DATA RECORDS

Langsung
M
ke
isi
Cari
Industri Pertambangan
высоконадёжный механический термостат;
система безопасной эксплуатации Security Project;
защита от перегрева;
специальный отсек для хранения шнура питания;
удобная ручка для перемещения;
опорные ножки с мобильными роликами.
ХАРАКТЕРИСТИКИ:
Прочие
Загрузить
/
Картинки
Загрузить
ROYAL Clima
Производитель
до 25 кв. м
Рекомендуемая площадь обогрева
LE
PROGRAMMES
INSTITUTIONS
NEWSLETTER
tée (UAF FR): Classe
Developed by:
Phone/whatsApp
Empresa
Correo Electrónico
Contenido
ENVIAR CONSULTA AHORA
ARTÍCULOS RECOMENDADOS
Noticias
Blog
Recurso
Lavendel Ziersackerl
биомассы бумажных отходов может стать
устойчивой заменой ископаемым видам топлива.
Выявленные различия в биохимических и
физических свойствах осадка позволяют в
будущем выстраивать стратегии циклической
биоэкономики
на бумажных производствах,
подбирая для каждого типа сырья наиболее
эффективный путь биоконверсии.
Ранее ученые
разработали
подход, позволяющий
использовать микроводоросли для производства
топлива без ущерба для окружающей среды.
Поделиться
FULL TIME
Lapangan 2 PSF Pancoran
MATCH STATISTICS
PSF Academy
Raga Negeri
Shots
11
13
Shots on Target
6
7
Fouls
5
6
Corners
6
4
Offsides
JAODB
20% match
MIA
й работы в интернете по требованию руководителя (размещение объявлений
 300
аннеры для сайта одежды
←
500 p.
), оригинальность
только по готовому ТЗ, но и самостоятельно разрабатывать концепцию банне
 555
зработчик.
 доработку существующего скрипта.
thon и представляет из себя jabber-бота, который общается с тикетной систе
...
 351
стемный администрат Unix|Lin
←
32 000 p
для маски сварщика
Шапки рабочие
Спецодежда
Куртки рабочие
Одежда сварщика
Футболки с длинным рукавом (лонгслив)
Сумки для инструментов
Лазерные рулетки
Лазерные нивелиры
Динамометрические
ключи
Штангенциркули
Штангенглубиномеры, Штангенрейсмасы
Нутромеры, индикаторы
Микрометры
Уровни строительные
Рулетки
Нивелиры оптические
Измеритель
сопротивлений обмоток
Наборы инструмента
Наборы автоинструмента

EXERCISE REQUIREMENTS
Please give the part of the listing that runs from its first line through the line containing "биомассы бумажных отходов может стать", both included, as a Markdown table with the columns Row and Line. Number each row and leave out blank lines.

PROBLEM SOLUTION
| Row | Line |
|---|---|
| 1 | Langsung |
| 2 | M |
| 3 | ke |
| 4 | isi |
| 5 | Cari |
| 6 | Industri Pertambangan |
| 7 | высоконадёжный механический термостат; |
| 8 | система безопасной эксплуатации Security Project; |
| 9 | защита от перегрева; |
| 10 | специальный отсек для хранения шнура питания; |
| 11 | удобная ручка для перемещения; |
| 12 | опорные ножки с мобильными роликами. |
| 13 | ХАРАКТЕРИСТИКИ: |
| 14 | Прочие |
| 15 | Загрузить |
| 16 | / |
| 17 | Картинки |
| 18 | Загрузить |
| 19 | ROYAL Clima |
| 20 | Производитель |
| 21 | до 25 кв. м |
| 22 | Рекомендуемая площадь обогрева |
| 23 | LE |
| 24 | PROGRAMMES |
| 25 | INSTITUTIONS |
| 26 | NEWSLETTER |
| 27 | tée (UAF FR): Classe |
| 28 | Developed by: |
| 29 | Phone/whatsApp |
| 30 | Empresa |
| 31 | Correo Electrónico |
| 32 | Contenido |
| 33 | ENVIAR CONSULTA AHORA |
| 34 | ARTÍCULOS RECOMENDADOS |
| 35 | Noticias |
| 36 | Blog |
| 37 | Recurso |
| 38 | Lavendel Ziersackerl |
| 39 | биомассы бумажных отходов может стать |